* _ABOUT THIS TASK_
Copy out each entry precisely; no image belongs in the result.

DATA FOR ANALYSIS START

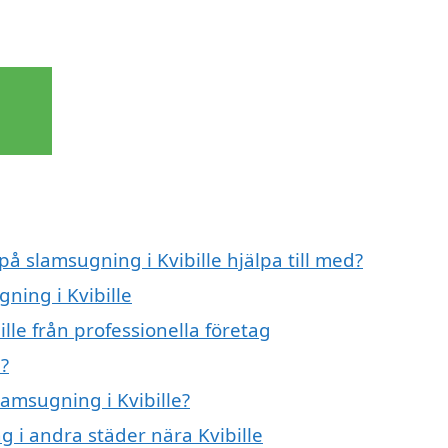
på slamsugning i Kvibille hjälpa till med?
ning i Kvibille
lle från professionella företag
?
lamsugning i Kvibille?
g i andra städer nära Kvibille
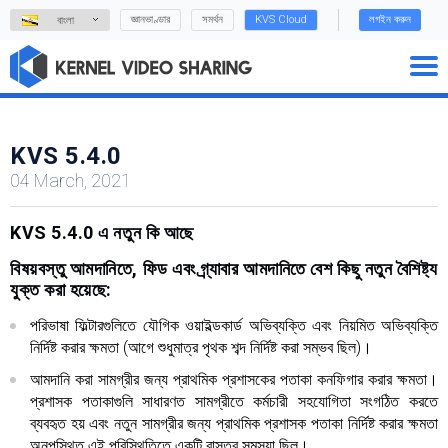
জ্ঞানভাণ্ডার
সমর্থন
KVS Cloud
লগইন করুন
বাংলা
KVS 5.4.0
04 March, 2021
KVS 5.4.0 এ নতুন কি আছে
বিষয়বস্তু আমদানিতে, ফিড এবং গ্র্যাবার আমদানিতে বেশ কিছু নতুন বৈশিষ্ট্য
যুক্ত করা হয়েছে:
পরিভাষা ফিল্টারগুলিতে যৌগিক ওয়াইল্ডকার্ড অভিব্যক্তি এবং নিয়মিত অভিব্যক্তি
নির্দিষ্ট করার ক্ষমতা (আগে শুধুমাত্র পৃথক শব্দ নির্দিষ্ট করা সম্ভব ছিল)।
আমদানি করা সামগ্রীর জন্য প্রাথমিক প্রশাসকের পতাকা কনফিগার করার ক্ষমতা।
প্রশাসক পতাকাগুলি সাধারণত সামগ্রীতে কর্মচারী সহযোগিতা সংগঠিত করতে
ব্যবহৃত হয় এবং নতুন সামগ্রীর জন্য প্রাথমিক প্রশাসক পতাকা নির্দিষ্ট করার ক্ষমতা
অনুপস্থিত এই পরিস্থিতিতে একটি বাস্তব সমস্যা ছিল।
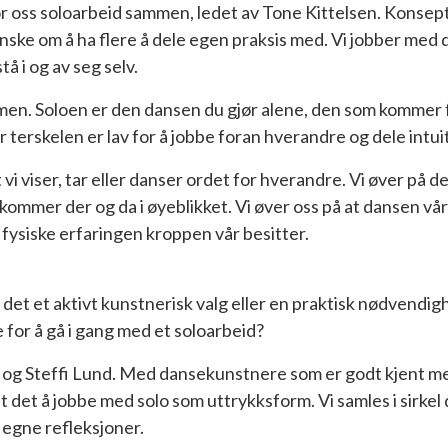
for oss soloarbeid sammen, ledet av Tone Kittelsen. Konse
nske om å ha flere å dele egen praksis med. Vi jobber med 
å i og av seg selv.
en. Soloen er den dansen du gjør alene, den som kommer fra
 terskelen er lav for å jobbe foran hverandre og dele intuit
 viser, tar eller danser ordet for hverandre. Vi øver på d
ommer der og da i øyeblikket. Vi øver oss på at dansen vår s
 fysiske erfaringen kroppen vår besitter.
er det et aktivt kunstnerisk valg eller en praktisk nødven
 for å gå i gang med et soloarbeid?
 og Steffi Lund. Med dansekunstnere som er godt kjent med
t det å jobbe med solo som uttrykksform. Vi samles i sirkel
le egne refleksjoner.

DATA FOR ANALYSIS END

* _OUTPUT FOR THIS TASK_
på slamsugning i Kvibille hjälpa till med?
ning i Kvibille
lle från professionella företag
?
lamsugning i Kvibille?
g i andra städer nära Kvibille
জ্ঞানভাণ্ডার
সমর্থন
KVS Cloud
লগইন করুন
বাংলা
KVS 5.4.0
04 March, 2021
KVS 5.4.0 এ নতুন কি আছে
বিষয়বস্তু আমদানিতে, ফিড এবং গ্র্যাবার আমদানিতে বেশ কিছু নতুন বৈশিষ্ট্য
যুক্ত করা হয়েছে:
পরিভাষা ফিল্টারগুলিতে যৌগিক ওয়াইল্ডকার্ড অভিব্যক্তি এবং নিয়মিত অভিব্যক্তি
নির্দিষ্ট করার ক্ষমতা (আগে শুধুমাত্র পৃথক শব্দ নির্দিষ্ট করা সম্ভব ছিল)।
আমদানি করা সামগ্রীর জন্য প্রাথমিক প্রশাসকের পতাকা কনফিগার করার ক্ষমতা।
প্রশাসক পতাকাগুলি সাধারণত সামগ্রীতে কর্মচারী সহযোগিতা সংগঠিত করতে
ব্যবহৃত হয় এবং নতুন সামগ্রীর জন্য প্রাথমিক প্রশাসক পতাকা নির্দিষ্ট করার ক্ষমতা
অনুপস্থিত এই পরিস্থিতিতে একটি বাস্তব সমস্যা ছিল।
for oss soloarbeid sammen, ledet av Tone Kittelsen. Konse
nske om å ha flere å dele egen praksis med. Vi jobber med 
å i og av seg selv.
en. Soloen er den dansen du gjør alene, den som kommer fra
 terskelen er lav for å jobbe foran hverandre og dele intuit
 viser, tar eller danser ordet for hverandre. Vi øver på d
ommer der og da i øyeblikket. Vi øver oss på at dansen vår s
 fysiske erfaringen kroppen vår besitter.
er det et aktivt kunstnerisk valg eller en praktisk nødven
 for å gå i gang med et soloarbeid?
 og Steffi Lund. Med dansekunstnere som er godt kjent med
t det å jobbe med solo som uttrykksform. Vi samles i sirkel
le egne refleksjoner.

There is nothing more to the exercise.